*To do*.
Could you copy out each of the lines below word for word, leaving nothing out?

*Data listing*.
= = =
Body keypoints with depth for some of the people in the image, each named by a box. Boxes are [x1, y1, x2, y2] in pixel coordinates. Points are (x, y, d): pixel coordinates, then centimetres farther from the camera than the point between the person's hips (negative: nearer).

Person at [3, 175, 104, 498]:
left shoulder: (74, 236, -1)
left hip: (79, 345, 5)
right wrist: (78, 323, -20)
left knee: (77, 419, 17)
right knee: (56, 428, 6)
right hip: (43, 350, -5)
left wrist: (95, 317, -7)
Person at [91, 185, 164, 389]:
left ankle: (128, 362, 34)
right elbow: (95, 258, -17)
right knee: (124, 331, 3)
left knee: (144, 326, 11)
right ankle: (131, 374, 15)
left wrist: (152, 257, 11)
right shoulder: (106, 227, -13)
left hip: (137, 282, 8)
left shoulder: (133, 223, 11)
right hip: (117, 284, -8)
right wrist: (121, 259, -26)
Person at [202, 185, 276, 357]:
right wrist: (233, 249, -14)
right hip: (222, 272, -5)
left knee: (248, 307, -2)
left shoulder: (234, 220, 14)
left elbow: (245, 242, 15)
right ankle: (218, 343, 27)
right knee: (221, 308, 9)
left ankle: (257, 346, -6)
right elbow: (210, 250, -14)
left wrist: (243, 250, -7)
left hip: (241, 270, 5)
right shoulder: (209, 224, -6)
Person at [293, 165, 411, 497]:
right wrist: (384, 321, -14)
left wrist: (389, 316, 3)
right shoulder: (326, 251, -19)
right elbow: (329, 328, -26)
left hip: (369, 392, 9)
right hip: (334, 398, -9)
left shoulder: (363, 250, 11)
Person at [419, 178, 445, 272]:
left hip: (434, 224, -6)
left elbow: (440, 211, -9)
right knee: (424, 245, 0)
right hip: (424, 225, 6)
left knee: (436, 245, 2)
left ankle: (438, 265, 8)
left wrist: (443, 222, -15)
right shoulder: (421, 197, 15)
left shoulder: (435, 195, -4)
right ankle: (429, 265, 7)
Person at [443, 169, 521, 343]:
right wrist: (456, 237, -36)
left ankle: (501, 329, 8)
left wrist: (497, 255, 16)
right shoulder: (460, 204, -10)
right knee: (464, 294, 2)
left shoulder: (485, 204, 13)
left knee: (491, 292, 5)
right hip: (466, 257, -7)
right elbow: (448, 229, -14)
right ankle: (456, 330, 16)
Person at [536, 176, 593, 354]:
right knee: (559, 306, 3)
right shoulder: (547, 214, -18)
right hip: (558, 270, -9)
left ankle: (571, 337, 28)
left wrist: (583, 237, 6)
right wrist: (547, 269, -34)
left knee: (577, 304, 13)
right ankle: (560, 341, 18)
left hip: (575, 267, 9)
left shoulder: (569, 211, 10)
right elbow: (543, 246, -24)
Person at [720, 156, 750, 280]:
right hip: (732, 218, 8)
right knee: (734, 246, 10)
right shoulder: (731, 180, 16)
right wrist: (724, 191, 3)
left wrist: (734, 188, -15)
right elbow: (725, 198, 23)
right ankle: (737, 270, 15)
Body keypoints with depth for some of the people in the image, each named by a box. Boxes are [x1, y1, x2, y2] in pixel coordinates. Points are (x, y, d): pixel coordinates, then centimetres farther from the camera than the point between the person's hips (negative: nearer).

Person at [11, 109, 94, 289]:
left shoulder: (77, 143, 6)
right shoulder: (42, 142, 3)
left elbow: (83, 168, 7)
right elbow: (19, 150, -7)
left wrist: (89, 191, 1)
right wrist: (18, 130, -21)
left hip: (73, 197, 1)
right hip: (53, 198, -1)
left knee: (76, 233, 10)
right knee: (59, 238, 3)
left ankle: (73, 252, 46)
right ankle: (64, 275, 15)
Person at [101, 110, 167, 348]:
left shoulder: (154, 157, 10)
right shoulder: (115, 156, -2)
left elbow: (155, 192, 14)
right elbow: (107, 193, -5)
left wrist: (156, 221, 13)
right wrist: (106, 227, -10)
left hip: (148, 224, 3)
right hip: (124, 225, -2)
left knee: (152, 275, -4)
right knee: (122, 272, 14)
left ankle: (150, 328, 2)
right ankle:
= = =
*Exercise result*.
Body keypoints with depth for some of the people in the image, each named by a box. Boxes are [x1, y1, x2, y2] in pixel coordinates. Points are (x, y, d): pixel coordinates, then centimetres farther from the camera than the point between the person's hips (negative: nearer).

Person at [3, 175, 104, 498]:
left shoulder: (74, 236, -1)
left hip: (79, 345, 5)
right wrist: (78, 323, -20)
left knee: (77, 419, 17)
right knee: (56, 428, 6)
right hip: (43, 350, -5)
left wrist: (95, 317, -7)
Person at [91, 185, 164, 389]:
left ankle: (128, 362, 34)
right elbow: (95, 258, -17)
right knee: (124, 331, 3)
left knee: (144, 326, 11)
right ankle: (131, 374, 15)
left wrist: (152, 257, 11)
right shoulder: (106, 227, -13)
left hip: (137, 282, 8)
left shoulder: (133, 223, 11)
right hip: (117, 284, -8)
right wrist: (121, 259, -26)
Person at [202, 185, 276, 357]:
right wrist: (233, 249, -14)
right hip: (222, 272, -5)
left knee: (248, 307, -2)
left shoulder: (234, 220, 14)
left elbow: (245, 242, 15)
right ankle: (218, 343, 27)
right knee: (221, 308, 9)
left ankle: (257, 346, -6)
right elbow: (210, 250, -14)
left wrist: (243, 250, -7)
left hip: (241, 270, 5)
right shoulder: (209, 224, -6)
Person at [293, 165, 411, 497]:
right wrist: (384, 321, -14)
left wrist: (389, 316, 3)
right shoulder: (326, 251, -19)
right elbow: (329, 328, -26)
left hip: (369, 392, 9)
right hip: (334, 398, -9)
left shoulder: (363, 250, 11)
Person at [419, 178, 445, 272]:
left hip: (434, 224, -6)
left elbow: (440, 211, -9)
right knee: (424, 245, 0)
right hip: (424, 225, 6)
left knee: (436, 245, 2)
left ankle: (438, 265, 8)
left wrist: (443, 222, -15)
right shoulder: (421, 197, 15)
left shoulder: (435, 195, -4)
right ankle: (429, 265, 7)
Person at [443, 169, 521, 343]:
right wrist: (456, 237, -36)
left ankle: (501, 329, 8)
left wrist: (497, 255, 16)
right shoulder: (460, 204, -10)
right knee: (464, 294, 2)
left shoulder: (485, 204, 13)
left knee: (491, 292, 5)
right hip: (466, 257, -7)
right elbow: (448, 229, -14)
right ankle: (456, 330, 16)
Person at [536, 176, 593, 354]:
right knee: (559, 306, 3)
right shoulder: (547, 214, -18)
right hip: (558, 270, -9)
left ankle: (571, 337, 28)
left wrist: (583, 237, 6)
right wrist: (547, 269, -34)
left knee: (577, 304, 13)
right ankle: (560, 341, 18)
left hip: (575, 267, 9)
left shoulder: (569, 211, 10)
right elbow: (543, 246, -24)
Person at [720, 156, 750, 280]:
right hip: (732, 218, 8)
right knee: (734, 246, 10)
right shoulder: (731, 180, 16)
right wrist: (724, 191, 3)
left wrist: (734, 188, -15)
right elbow: (725, 198, 23)
right ankle: (737, 270, 15)
Body keypoints with depth for some of the people in the image, each named by a box. Boxes are [x1, y1, x2, y2] in pixel coordinates. Points are (x, y, d): pixel coordinates, then centimetres farther from the camera than the point between the person's hips (negative: nearer).

Person at [11, 109, 94, 289]:
left shoulder: (77, 143, 6)
right shoulder: (42, 142, 3)
left elbow: (83, 168, 7)
right elbow: (19, 150, -7)
left wrist: (89, 191, 1)
right wrist: (18, 130, -21)
left hip: (73, 197, 1)
right hip: (53, 198, -1)
left knee: (76, 233, 10)
right knee: (59, 238, 3)
left ankle: (73, 252, 46)
right ankle: (64, 275, 15)
Person at [101, 110, 167, 348]:
left shoulder: (154, 157, 10)
right shoulder: (115, 156, -2)
left elbow: (155, 192, 14)
right elbow: (107, 193, -5)
left wrist: (156, 221, 13)
right wrist: (106, 227, -10)
left hip: (148, 224, 3)
right hip: (124, 225, -2)
left knee: (152, 275, -4)
right knee: (122, 272, 14)
left ankle: (150, 328, 2)
right ankle:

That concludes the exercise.